Material for the task:
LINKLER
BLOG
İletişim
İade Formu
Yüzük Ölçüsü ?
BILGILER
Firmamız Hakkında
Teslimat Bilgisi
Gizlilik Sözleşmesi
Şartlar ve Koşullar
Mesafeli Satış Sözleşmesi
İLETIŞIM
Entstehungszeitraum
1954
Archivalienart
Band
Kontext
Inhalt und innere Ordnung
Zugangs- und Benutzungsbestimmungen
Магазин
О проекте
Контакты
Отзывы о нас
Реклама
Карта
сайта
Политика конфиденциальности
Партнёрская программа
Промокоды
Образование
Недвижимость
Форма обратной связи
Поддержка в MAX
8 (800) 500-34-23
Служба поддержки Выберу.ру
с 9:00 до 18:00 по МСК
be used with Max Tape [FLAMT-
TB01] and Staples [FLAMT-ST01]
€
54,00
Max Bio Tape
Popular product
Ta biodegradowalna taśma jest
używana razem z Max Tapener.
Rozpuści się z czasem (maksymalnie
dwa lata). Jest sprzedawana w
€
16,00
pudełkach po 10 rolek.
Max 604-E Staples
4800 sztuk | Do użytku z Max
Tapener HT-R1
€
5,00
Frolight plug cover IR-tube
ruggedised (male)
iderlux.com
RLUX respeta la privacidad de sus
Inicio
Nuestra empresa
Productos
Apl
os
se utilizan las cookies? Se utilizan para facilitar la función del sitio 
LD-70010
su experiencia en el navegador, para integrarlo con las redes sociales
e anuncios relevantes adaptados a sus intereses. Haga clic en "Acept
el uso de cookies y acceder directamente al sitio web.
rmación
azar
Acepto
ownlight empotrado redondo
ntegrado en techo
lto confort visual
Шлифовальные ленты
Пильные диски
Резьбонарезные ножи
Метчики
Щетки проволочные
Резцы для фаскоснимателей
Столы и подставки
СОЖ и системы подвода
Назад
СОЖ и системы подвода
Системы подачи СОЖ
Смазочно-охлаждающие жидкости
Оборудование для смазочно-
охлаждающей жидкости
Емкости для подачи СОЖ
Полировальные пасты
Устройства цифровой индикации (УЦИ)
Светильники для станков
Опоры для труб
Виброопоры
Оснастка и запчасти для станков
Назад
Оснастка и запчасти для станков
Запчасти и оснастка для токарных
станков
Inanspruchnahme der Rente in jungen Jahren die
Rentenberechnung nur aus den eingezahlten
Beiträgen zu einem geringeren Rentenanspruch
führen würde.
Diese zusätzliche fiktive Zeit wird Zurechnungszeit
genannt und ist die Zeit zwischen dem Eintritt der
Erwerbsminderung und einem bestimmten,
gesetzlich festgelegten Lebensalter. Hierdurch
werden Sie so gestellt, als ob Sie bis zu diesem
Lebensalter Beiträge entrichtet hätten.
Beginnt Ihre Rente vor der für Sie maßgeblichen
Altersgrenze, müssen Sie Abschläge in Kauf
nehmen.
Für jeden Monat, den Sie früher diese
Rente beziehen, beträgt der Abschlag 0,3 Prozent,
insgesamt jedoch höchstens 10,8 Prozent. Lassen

Written task: Reproduce without any change the lines from the start of the records through the line containing "Inhalt und innere Ordnung", including that line.

Worked solution:
LINKLER
BLOG
İletişim
İade Formu
Yüzük Ölçüsü ?
BILGILER
Firmamız Hakkında
Teslimat Bilgisi
Gizlilik Sözleşmesi
Şartlar ve Koşullar
Mesafeli Satış Sözleşmesi
İLETIŞIM
Entstehungszeitraum
1954
Archivalienart
Band
Kontext
Inhalt und innere Ordnung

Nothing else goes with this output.